▶ _Directions_
In the entries below, find the line with "can [492,197,512,234] ->" and the line with "frying pan [448,463,580,506]"; give again those lines and every line between them, exactly.

▶ _Data in this exercise_
[Start of section]
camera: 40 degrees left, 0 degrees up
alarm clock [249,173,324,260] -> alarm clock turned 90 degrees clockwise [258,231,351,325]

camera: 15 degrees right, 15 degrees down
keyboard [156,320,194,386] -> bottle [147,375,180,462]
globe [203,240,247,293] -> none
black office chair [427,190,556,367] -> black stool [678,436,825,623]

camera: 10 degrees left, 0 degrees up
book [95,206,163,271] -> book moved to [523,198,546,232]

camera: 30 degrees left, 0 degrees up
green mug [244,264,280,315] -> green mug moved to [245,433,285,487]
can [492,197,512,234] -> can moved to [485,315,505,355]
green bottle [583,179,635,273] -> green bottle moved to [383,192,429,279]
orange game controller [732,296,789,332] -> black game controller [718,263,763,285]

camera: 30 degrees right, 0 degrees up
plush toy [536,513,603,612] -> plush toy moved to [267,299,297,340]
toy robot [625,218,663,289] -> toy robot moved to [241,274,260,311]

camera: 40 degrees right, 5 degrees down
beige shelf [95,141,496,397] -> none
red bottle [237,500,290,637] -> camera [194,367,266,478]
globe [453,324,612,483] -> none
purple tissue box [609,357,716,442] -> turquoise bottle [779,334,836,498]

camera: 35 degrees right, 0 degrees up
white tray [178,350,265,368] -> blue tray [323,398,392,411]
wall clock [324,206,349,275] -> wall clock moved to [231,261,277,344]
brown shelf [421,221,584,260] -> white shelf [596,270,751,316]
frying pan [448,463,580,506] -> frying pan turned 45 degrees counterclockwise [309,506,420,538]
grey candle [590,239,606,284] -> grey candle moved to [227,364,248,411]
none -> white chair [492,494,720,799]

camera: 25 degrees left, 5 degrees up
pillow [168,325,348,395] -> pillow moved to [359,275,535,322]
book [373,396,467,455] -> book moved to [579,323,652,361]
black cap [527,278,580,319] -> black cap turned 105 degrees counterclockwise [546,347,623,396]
[End of section]
▶ _Task result_
can [492,197,512,234] -> can moved to [485,315,505,355]
green bottle [583,179,635,273] -> green bottle moved to [383,192,429,279]
orange game controller [732,296,789,332] -> black game controller [718,263,763,285]

camera: 30 degrees right, 0 degrees up
plush toy [536,513,603,612] -> plush toy moved to [267,299,297,340]
toy robot [625,218,663,289] -> toy robot moved to [241,274,260,311]

camera: 40 degrees right, 5 degrees down
beige shelf [95,141,496,397] -> none
red bottle [237,500,290,637] -> camera [194,367,266,478]
globe [453,324,612,483] -> none
purple tissue box [609,357,716,442] -> turquoise bottle [779,334,836,498]

camera: 35 degrees right, 0 degrees up
white tray [178,350,265,368] -> blue tray [323,398,392,411]
wall clock [324,206,349,275] -> wall clock moved to [231,261,277,344]
brown shelf [421,221,584,260] -> white shelf [596,270,751,316]
frying pan [448,463,580,506] -> frying pan turned 45 degrees counterclockwise [309,506,420,538]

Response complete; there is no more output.